De mañana, bien temprano. Dos o tres horas máximo. Siempre despejado y atento, con el mate amargo al lado y con el mayor silencio posible. A veces escribo en el parque de mi ciudad, a la sombra de algún árbol o dentro del auto. Ventajas que dan las nuevas tecnologías.

8. ¿Quién debería ser el próximo Nobel?
Creo que se lo daría a cualquiera de los dos que mencioné en la segunda pregunta. A Bradbury, como reconocimiento a aquellas primeras obras. A Mc Carthy, sin dudas, por el estremecimiento que provocan algunas de sus escenas más magistrales.

9. ¿Cuáles son sus rituales o supersticiones a la hora de escribir?
Más bien ninguno. Sólo estar despejado, claro y descansado. No dejar ningún problema pendiente de resolución. Mucha concentración. Y tal vez algo que estoy empezando a hacer desde hace poco: llevar un diario de escritura, una especie de metanarración del estilo “hoy a tal personaje le pasó esto y aquello…después esto otro… y mañana debería seguir por este lado…etc.”. Me gusta salir a correr después de escribir. Con el vaivén del cuerpo, las ideas se acomodan.
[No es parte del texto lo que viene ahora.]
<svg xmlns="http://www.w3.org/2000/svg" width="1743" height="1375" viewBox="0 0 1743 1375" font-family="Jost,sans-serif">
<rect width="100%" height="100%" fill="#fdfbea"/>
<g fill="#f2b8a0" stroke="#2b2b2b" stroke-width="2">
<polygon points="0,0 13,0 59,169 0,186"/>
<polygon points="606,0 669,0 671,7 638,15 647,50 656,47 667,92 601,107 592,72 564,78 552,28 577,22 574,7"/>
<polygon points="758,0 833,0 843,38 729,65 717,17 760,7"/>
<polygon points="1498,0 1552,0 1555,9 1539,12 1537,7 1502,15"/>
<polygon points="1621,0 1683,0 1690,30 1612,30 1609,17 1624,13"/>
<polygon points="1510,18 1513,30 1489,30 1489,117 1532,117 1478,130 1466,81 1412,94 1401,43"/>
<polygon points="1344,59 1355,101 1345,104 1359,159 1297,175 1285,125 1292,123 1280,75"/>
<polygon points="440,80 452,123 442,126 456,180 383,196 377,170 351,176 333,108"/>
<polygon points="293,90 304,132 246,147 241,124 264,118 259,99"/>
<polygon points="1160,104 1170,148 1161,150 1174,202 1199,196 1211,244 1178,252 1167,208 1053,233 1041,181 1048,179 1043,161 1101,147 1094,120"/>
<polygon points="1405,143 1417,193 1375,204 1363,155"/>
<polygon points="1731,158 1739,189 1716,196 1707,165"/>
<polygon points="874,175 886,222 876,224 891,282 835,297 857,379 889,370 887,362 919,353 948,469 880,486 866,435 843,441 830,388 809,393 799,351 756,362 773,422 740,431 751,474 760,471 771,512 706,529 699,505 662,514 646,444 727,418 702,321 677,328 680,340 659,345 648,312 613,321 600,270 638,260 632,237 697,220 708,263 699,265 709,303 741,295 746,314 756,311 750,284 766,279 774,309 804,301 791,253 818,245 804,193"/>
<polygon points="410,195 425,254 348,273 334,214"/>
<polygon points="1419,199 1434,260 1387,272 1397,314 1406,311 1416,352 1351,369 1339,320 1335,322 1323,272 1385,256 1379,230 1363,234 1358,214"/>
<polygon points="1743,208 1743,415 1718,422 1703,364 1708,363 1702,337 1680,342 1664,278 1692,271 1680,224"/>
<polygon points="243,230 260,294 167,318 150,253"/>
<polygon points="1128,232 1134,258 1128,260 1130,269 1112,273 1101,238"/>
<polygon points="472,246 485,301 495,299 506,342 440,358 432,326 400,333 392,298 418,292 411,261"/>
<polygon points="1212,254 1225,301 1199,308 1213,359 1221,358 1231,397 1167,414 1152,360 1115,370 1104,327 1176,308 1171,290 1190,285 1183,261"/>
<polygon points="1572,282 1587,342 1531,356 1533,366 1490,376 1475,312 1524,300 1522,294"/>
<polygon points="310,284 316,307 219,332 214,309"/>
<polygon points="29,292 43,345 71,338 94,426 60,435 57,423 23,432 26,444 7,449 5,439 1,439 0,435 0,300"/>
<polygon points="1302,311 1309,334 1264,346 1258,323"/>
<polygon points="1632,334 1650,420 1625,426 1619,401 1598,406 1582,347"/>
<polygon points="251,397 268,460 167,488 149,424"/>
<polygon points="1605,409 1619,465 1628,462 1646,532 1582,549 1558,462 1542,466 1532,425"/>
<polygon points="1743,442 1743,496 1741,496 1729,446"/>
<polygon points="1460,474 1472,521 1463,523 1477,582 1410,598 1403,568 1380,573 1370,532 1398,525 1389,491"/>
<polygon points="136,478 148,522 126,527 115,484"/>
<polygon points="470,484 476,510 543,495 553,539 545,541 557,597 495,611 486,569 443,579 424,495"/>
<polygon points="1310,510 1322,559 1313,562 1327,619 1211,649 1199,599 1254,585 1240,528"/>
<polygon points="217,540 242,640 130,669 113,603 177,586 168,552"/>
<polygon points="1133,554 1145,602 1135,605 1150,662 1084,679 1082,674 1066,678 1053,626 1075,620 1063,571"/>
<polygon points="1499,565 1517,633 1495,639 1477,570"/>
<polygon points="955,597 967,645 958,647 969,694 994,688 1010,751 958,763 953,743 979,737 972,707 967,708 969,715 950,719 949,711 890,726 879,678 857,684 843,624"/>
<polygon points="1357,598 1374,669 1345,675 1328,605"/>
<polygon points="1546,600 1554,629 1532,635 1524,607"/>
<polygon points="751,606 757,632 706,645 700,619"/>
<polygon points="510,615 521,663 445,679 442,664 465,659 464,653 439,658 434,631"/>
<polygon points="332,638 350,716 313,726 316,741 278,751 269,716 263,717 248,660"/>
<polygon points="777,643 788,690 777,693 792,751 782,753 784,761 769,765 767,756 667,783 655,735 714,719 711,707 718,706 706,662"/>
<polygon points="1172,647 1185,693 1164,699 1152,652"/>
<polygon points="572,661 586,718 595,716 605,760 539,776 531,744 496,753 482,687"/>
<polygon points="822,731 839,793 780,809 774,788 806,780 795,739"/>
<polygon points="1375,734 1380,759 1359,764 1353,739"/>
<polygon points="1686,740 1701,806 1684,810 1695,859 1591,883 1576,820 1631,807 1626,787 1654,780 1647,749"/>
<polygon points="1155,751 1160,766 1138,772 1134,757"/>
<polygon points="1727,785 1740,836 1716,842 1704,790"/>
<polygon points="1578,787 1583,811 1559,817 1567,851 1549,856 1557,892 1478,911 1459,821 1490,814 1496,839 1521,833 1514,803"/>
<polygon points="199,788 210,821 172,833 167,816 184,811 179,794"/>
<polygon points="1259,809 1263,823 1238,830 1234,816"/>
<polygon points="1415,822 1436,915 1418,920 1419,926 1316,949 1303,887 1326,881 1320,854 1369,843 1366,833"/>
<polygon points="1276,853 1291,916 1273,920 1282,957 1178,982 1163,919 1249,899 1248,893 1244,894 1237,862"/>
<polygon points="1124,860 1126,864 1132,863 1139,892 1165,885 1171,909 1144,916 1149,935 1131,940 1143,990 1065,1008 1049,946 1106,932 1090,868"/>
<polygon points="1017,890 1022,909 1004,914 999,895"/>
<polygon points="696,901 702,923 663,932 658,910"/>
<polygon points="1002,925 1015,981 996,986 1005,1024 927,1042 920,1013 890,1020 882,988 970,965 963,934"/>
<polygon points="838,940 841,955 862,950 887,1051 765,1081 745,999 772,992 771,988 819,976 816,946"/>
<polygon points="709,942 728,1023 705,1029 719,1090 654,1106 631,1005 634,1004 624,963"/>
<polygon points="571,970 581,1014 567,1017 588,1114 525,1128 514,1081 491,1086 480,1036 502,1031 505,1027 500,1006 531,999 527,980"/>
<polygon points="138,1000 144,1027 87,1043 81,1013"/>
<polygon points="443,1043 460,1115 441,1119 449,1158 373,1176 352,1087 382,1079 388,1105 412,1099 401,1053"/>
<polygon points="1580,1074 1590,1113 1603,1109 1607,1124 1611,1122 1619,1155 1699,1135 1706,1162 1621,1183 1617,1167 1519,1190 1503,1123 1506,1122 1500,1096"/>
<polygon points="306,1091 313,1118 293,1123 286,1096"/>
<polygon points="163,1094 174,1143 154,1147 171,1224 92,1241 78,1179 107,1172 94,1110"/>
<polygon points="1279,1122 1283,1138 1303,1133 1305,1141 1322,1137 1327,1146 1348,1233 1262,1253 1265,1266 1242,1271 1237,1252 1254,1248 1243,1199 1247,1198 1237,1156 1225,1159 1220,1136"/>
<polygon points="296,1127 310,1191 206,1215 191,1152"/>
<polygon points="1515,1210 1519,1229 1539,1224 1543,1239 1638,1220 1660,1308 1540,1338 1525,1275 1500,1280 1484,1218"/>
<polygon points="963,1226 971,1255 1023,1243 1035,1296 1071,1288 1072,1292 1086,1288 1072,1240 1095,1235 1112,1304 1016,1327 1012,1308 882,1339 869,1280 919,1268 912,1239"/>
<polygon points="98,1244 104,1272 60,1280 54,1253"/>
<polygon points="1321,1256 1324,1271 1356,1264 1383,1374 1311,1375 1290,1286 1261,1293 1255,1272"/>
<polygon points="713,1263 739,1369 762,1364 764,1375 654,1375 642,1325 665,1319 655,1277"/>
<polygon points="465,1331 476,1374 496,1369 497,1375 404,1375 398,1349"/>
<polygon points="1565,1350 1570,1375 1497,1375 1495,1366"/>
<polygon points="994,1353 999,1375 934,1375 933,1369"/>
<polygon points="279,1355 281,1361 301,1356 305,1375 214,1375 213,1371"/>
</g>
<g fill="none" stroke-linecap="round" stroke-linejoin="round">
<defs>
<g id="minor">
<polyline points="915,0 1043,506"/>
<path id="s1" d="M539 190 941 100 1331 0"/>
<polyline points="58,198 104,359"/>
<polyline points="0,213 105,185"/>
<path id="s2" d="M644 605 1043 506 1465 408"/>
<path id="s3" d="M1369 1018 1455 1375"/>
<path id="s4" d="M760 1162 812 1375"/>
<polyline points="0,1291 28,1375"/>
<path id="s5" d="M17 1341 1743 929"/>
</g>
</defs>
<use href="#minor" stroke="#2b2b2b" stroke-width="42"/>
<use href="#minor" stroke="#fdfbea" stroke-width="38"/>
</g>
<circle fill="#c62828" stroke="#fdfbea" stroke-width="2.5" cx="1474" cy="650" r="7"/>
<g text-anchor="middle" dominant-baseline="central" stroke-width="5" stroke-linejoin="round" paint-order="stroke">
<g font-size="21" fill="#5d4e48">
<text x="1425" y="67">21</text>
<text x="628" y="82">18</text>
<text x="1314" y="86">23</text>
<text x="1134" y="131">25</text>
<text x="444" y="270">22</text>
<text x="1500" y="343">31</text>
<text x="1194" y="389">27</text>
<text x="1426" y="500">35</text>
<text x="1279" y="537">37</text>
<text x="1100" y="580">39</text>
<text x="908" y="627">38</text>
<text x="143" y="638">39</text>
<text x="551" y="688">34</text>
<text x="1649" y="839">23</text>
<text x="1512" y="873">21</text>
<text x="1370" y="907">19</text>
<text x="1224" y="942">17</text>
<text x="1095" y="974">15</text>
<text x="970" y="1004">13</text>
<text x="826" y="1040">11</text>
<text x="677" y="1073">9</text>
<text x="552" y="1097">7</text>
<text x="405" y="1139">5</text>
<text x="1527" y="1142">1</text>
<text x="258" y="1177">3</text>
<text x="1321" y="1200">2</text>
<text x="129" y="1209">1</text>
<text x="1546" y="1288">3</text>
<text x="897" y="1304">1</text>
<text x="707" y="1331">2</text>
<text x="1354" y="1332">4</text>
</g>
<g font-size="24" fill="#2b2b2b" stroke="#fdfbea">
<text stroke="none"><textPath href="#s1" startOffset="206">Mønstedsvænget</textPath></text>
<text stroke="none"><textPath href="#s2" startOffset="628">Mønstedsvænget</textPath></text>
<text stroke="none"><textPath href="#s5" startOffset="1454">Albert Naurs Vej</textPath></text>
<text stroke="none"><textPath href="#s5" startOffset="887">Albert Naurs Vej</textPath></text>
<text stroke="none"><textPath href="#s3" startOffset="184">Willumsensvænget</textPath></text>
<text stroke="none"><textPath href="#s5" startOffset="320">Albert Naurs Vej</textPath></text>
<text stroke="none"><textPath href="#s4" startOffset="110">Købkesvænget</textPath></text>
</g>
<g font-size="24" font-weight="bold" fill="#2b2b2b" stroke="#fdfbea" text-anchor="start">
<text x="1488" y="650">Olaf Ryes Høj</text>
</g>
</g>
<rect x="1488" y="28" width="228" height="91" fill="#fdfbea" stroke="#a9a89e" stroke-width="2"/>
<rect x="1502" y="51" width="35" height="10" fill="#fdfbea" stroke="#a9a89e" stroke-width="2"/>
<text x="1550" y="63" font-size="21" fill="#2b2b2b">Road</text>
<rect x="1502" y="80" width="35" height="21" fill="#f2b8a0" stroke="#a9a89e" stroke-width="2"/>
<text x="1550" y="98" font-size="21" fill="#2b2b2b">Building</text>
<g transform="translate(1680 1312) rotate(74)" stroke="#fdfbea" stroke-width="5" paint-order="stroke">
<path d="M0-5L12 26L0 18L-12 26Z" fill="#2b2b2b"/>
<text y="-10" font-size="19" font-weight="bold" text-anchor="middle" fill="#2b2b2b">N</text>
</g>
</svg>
10. ¿Cuál es su comienzo favorito de la literatura universal?
Temo caer en lugares comunes como el comienzo de La Divina Comedia o el del Quijote mismo, que ciertamente me encantan… así que voy a esforzarme por otros… Tal vez lo siguiente: “El día en que lo iban a matar, Santiago Nasar se despertó a las 5:30 de la mañana…” de Crónica de una muerte anunciada de García Márquez. Me parece notable cómo te enlaza con ese primer enunciado y ya no te suelta. En poesía me gustan mucho los dos primeros versos del poema “The two trees” de W. B. Yeats: “Beloved, gaze in thine own heart / The holy tree is growing there…” Ahora, si hablamos de escenas, hay pocos comienzos como el de la novela El país de las sombras largas de Hans Ruesch. Mencionaría también el inicio de El nombre de la Rosa de Eco, con aquellas deducciones de William de Baskerville sobre cierto caballo perdido en el bosque.